Filmde öne çıkan tek oyunculuk var o da Riff'i oynayan Mike Faist. Çocuğun Oscar'a aday olamaması gerçekten büyük haksızlık olmuş çünkü öyle bir ışığı var ki çıktığı her sahneyi yükseltiyor. Oscar'ı alması beklenen Ariana DeBose de pırıl pırıl bir kızcağız (dansları da harika) ama ödüllük bir performans göremedim. Oysa 61 versiyonunda bu rolü canlandıran oyuncu (bu filmde de kitapçıyı canlandırmış) da Oscar almış ama o kadar ödülden sonra belki de daha yüksek bir beklentim vardı. "Baby Driver" Ansel Elgort ve Rachel Zegler da kitleleri peşinden sürükleyebilecek bir hikayenin sallapati şekilde ele alınmasının azizliğine uğramış.

Kısacası 2022 yılında Oscar'larda aday olarak görmek istediğim iş böyle bir şey değil maalesef. Belli ki Amerika kültürü için önemli bir hikayenin önemli bir yönetmen tarafından eli yüzü düzgün şekilde çekilmesi sayesinde bu kadar ilgi görüyor ama maalesef günümüz için çok eski kafalı bir iş gibi geldi bana. Dediğim gibi kötü diyemem ama sanırım tarzım olmaktan da ziyadesiyle uzak.

6/10
 
Müzikalin zaten çok seveni değilim bir de üstüne bu kadar uzun olunca canım bir tık sıkıldı. Sinematografi, kurgu ve kostüm olarak beğendim. Sonu daha iyi olabilirdi. Eski konu olduğu için Yeşilçam havası vardı. Ödüllerde fazla adaylığı var ama Yardımcı Kadın Oyuncu haricinde bir tanesini kazanabileceklerini düşünmüyorum.

6/10
 
Kaliteli müzikallerin hayranıyız…

Hem müzikal anlamda hem de bir bütün olarak baktığımızda yılın kesinlikle en iyi filmlerinden. Sinematografi şahane, kurgu çok başarılı, müzikler zaten çok iyi… Bir bütün olarak gerçekten çok iyi bir film.

Steven Spielberg yaşayan en büyük yönetmenlerden, tabii sadece yaşayan değil gelmiş geçmiş kıyası yaptığımızda da yeri bir hayli üstlerde. Büyük yönetmenler bir şekilde çektikleri her filmi yukarıya çekmeyi başarıyorlar bana kalırsa. Burada da bunun güzel bir örneğini görüyoruz, West Side Story zaten halihazırda çekilmiş, başarılı bir film. Böyle bir filmin yeniden çevrimini Steven Spielberg değil de daha ortalama bir yönetmen çekse muhtemelen yüzüne bile bakmazdık, yönetmenin etkisi bu…

Filmin hep olumlu yönlerinden bahsettim ancak özellikle senaryo ve kurgu anlamında olumsuz yönleri de vardı. Her şeyden önce taciz/tecavüz sahnesini çok gereksiz buldum, bunun en büyük sebebi buna yeltenen karakterlerin, karakter gelişimlerine hiç uymuyor bu durum. O ana kadar serseri, tehlikeli ama özlerinde iyi çocuklar izliyoruz, orada ise kendilerinden hiç beklenmeyecek saçma bir hamle yapıyorlar. Bir de filmin finalini çok başarılı bulsam da biraz hızlı gelişti ve sonlandı sanki olaylar. Giriş ve gelişme kısmı biraz daha kısa, final kısmı ise biraz daha uzun tutulabilirmiş.

» **Verilen veriler**:
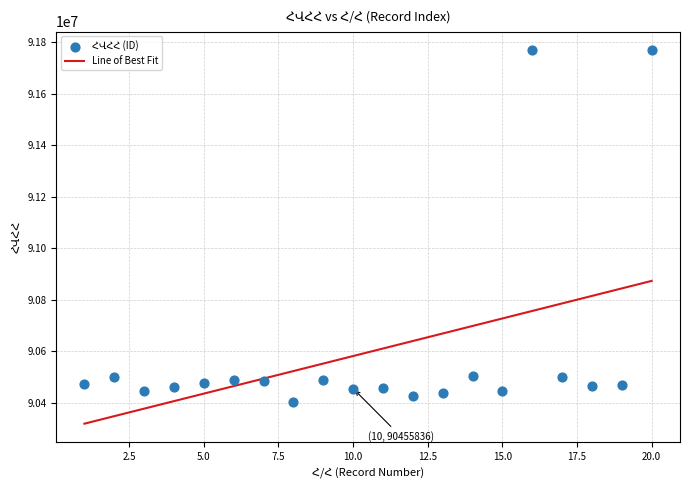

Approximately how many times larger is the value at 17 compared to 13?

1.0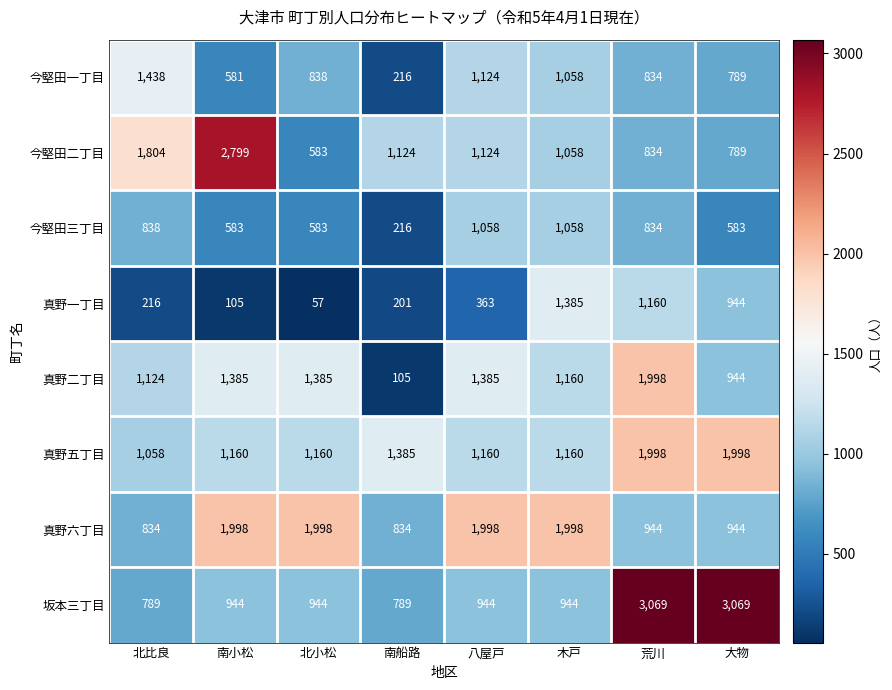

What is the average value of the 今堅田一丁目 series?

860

* * *

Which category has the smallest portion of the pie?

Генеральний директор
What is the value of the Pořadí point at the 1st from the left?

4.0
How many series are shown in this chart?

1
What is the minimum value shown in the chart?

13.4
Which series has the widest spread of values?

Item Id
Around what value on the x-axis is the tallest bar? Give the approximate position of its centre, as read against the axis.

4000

...

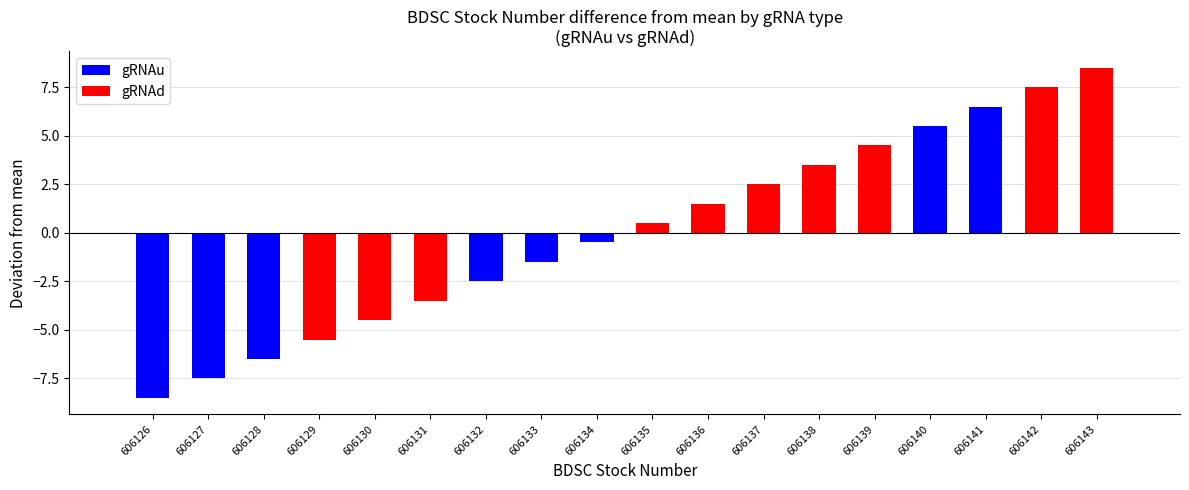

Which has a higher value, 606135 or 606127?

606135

» **Görev**: Alıştırma metnine göre filmde öne çıkan tek oyunculuğu kim sergiliyor?

» **Çıktı**: Riff'i oynayan Mike Faist.